# [Requirement 1]
Could you copy, word for word, the records from the line containing "Please work out" through the line containing "-0.077281, 0.814352, 0.337739]]", leaving out the pictures?

Hi all,
I am looking to automate the standardizing and cleansing process of removing client specific data in data sets. Currently I am thinking the best way to do this is to assign each column a category and replace all columns with a value in a pre-made database for that category.
For example, I would have a Template (see attached), where the user would input column headers and select the type of data that column represents. We would then use Alteryx to randomize the data based off the database values. For example, a Company category would replace previous values with random Companies (eg Company 1, 2 or 3)
However, I am having trouble actually implementing this. Does anyone have any ideas?
Solved! Go to Solution.
@jason5333
Let me clarify this is what you want.
Some columns will be specified, one or more, such as
Client |
Document Number |
Fiscal Year |
Item |
Purchasing Doc. |
then the data in these columns will be randomized with some preset values?
Hi Qiu,
Thank you for your response! Yep - that's exactly what I mean. The data would be randomized based off the "Category", so for example I would have a preset database:
City |
Random City 1 |
Random City 2 |
etc |
and if that Column is marked as City category, all values in that column would be "Random City 1" or "Random City 2" etc.

# [Data in this exercise]
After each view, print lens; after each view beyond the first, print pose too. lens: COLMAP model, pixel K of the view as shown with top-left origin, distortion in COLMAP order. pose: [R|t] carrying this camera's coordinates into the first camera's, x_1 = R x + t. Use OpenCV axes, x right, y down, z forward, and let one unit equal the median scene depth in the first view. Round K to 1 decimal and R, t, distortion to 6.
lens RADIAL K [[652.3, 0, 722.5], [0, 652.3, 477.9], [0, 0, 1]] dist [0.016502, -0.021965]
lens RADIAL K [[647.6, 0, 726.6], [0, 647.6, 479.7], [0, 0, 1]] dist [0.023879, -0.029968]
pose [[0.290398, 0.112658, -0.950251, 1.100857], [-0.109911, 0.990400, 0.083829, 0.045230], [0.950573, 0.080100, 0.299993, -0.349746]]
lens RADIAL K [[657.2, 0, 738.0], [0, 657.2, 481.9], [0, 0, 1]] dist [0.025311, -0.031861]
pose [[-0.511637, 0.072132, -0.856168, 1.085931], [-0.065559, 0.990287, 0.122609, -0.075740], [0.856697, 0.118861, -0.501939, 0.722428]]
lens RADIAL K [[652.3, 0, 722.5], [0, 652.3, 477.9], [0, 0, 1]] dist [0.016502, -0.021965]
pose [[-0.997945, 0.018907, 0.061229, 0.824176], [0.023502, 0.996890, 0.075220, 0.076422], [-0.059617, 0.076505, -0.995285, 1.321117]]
* * *
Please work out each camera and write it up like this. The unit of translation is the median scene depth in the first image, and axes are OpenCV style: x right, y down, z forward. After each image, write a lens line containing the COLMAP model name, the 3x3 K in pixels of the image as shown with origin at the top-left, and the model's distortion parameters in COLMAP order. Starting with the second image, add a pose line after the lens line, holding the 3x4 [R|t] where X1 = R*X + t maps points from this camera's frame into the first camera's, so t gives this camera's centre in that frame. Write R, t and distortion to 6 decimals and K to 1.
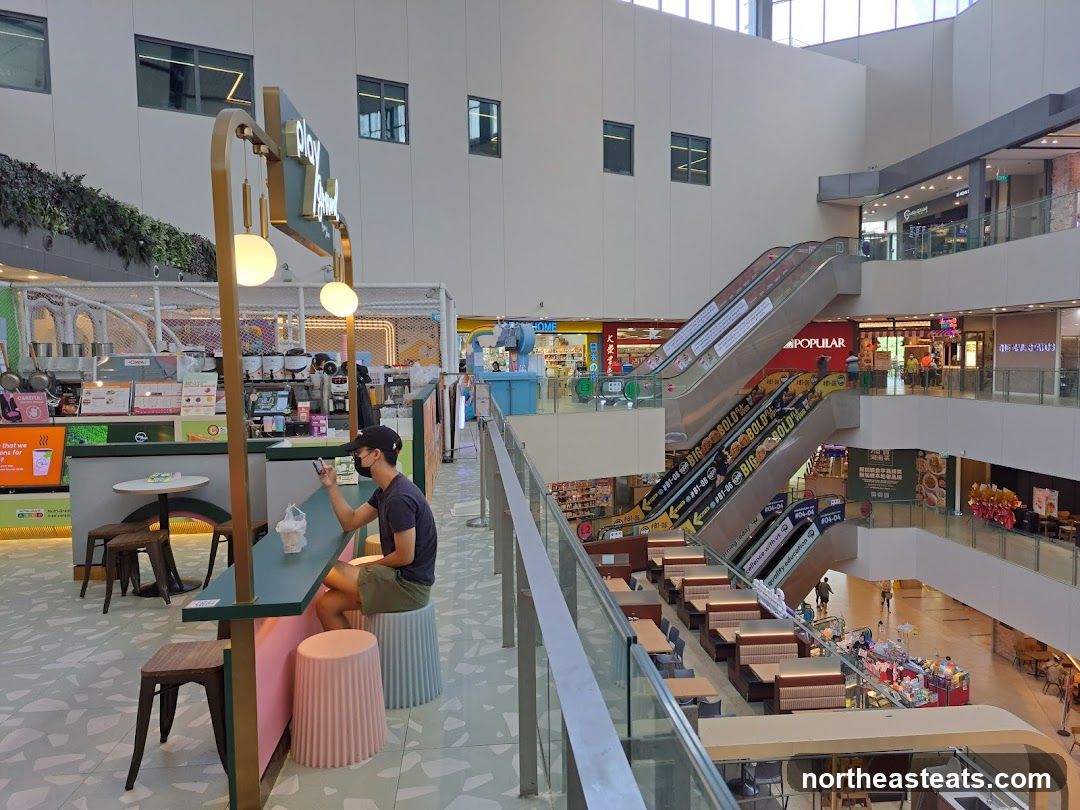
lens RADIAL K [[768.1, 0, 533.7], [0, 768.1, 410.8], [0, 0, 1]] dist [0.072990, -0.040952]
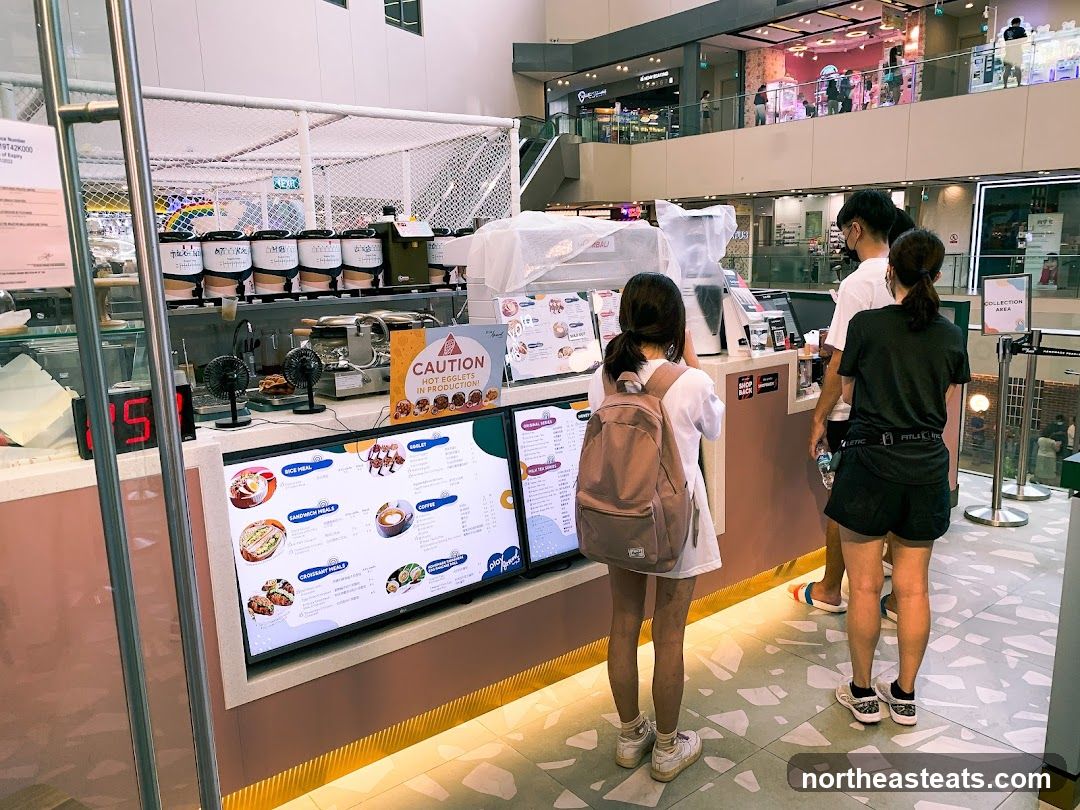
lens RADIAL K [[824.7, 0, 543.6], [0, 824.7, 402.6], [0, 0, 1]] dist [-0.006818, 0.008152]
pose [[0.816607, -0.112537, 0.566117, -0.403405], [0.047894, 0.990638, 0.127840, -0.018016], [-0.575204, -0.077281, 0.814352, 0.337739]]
==
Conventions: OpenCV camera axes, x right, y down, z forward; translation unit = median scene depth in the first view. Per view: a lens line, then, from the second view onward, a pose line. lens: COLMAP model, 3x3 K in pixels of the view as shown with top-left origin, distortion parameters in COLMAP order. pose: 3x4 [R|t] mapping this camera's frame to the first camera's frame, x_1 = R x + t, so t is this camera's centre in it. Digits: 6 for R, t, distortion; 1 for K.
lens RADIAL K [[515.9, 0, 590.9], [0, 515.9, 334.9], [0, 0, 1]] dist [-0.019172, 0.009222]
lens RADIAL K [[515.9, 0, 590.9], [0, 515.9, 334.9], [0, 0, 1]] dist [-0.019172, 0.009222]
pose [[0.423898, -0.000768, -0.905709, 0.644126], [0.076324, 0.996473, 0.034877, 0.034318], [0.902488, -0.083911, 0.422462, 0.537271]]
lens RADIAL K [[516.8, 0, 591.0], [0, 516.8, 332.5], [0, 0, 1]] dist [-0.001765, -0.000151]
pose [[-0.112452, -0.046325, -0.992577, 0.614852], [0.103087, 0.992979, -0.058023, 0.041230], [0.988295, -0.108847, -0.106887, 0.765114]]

# [Requirement 2]
How would you continue the forum thread on replacing client data with random values by column category, picking up after its final post?

# [Exercise response 1]
Please work out each camera and write it up like this. The unit of translation is the median scene depth in the first image, and axes are OpenCV style: x right, y down, z forward. After each image, write a lens line containing the COLMAP model name, the 3x3 K in pixels of the image as shown with origin at the top-left, and the model's distortion parameters in COLMAP order. Starting with the second image, add a pose line after the lens line, holding the 3x4 [R|t] where X1 = R*X + t maps points from this camera's frame into the first camera's, so t gives this camera's centre in that frame. Write R, t and distortion to 6 decimals and K to 1.
lens RADIAL K [[768.1, 0, 533.7], [0, 768.1, 410.8], [0, 0, 1]] dist [0.072990, -0.040952]
lens RADIAL K [[824.7, 0, 543.6], [0, 824.7, 402.6], [0, 0, 1]] dist [-0.006818, 0.008152]
pose [[0.816607, -0.112537, 0.566117, -0.403405], [0.047894, 0.990638, 0.127840, -0.018016], [-0.575204, -0.077281, 0.814352, 0.337739]]

# [Exercise response 2]
I can't seem to get it past the transposing phase, where I have classified each Column into the category. If you have any ideas I would love to hear them! Thank you for your help.
Hi Qiu,
Thank you so much! This is a great solution - amazing idea. Will take a look through but this performs the exact function I needed help with! Thank you so so much!
Jason
@jason5333
Glad to be a bit help and thank you for the accept mark.
Since it is very interesting one, can I submit as a weekly challenge idea?
Hi Qiu, definitely! So appreciative of your help! Think will be a great weekly challenge idea.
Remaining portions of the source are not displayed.